* [Brief 1]:
List every place name mentioned in the Pacifica Pier text.
* [Brief 2]:
Answer these questions from the Pacifica Pier text:
(a) In what year was the pier built?
(b) How long is the pier?
(c) During which months is crabbing recommended?
* [Brief 3]:
Copy word for word the part of the Pacifica Pier text starting with "The pier has" and going on through "can use anytime.".

* [Provided text]:
━━━━━━━━━━━━━━━━

The moral of the story? I wasn't proud of the four fish we caught in less than a minute, but sure was proud of the "one" that took us three nights to catch. I haven't gone back since, that was few years ago. But I will when I have the time and do a full report - I promise!
One of my favorite places to go fishing around the SF area is the Pacifica Pier, located in the city of Pacifica. The pier was built in 1973 in memory of Reverend Herschel Harkins, a religous historical figure from the early days of Pacifica. My uncle used to take me fishing here for salmon back in the 80's when I was a kid. It was also the first place my uncle took me fishing in the US, and soon after, I got "hooked" on fishing!
The pier is quarter of a mile long boldly facing the mighty Pacific Ocean. Everyday it gets pounded by the waves but stands strong. It gives joy to countless fishermen that drive from all over the bay area to take advantage of the great fishing. It is the only fishing pier that jets straight out into the ocean in Northern California. All other piers are located in bays or coves. The pier can be very productive for fishing all year, but during the winter months and early spring, crabbing is the way to go!
The pier has convenient bathrooms that is serviced daily. Even if the pier is closed, many times the bathrooms stay open. So if you are in the area, and need to go, you can always stop by and "go". If the roll up door is down, simply lift it up, just make sure to close it back down afterwards. There doesn't seem to be any locks on it, so I guess you can use anytime.

━━━━━━━━━━━━━━━━

* [Recorded information]:
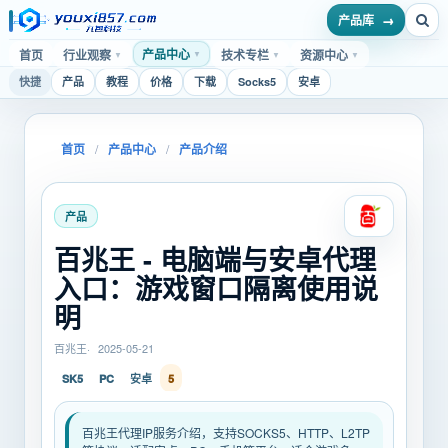
产品库
产品中心
首页
行业观察
技术专栏
资源中心
▼
▼
▼
▼
快捷
产品
教程
价格
下载
Socks5
安卓
首页
/
产品中心
/
产品介绍
产品
百兆王 - 电脑端与安卓代理
入口：游戏窗口隔离使用说
明
百兆王
2025-05-21
SK5
PC
安卓
5
百兆王代理IP服务介绍，支持SOCKS5、HTTP、L2TP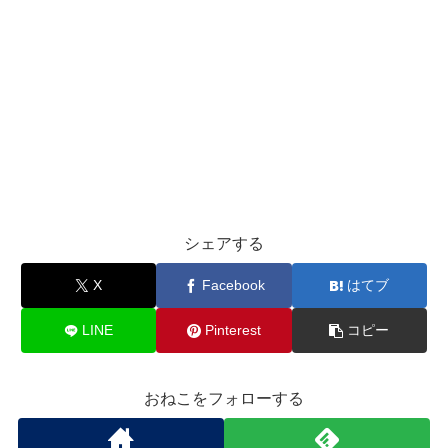
シェアする
X
Facebook
はてブ
LINE
Pinterest
コピー
おねこをフォローする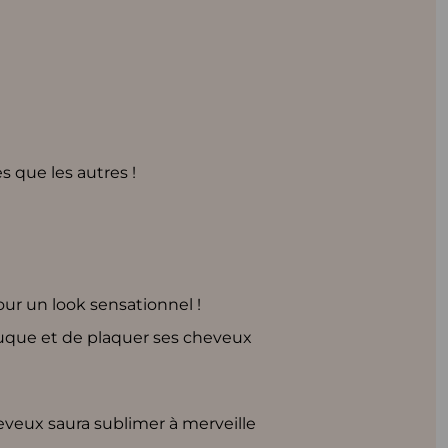
s que les autres !
our un look sensationnel !
 nuque et de plaquer ses cheveux
heveux saura sublimer à merveille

━━━━━━━━━━━━━━━━

* [Task output 1]:
SF area, Pacifica Pier, Pacifica, the US, the Pacific Ocean, the bay area, Northern California

* [Task output 2]:
(a) 1973
(b) A quarter of a mile
(c) The winter months and early spring

* [Task output 3]:
The pier has convenient bathrooms that is serviced daily. Even if the pier is closed, many times the bathrooms stay open. So if you are in the area, and need to go, you can always stop by and "go". If the roll up door is down, simply lift it up, just make sure to close it back down afterwards. There doesn't seem to be any locks on it, so I guess you can use anytime.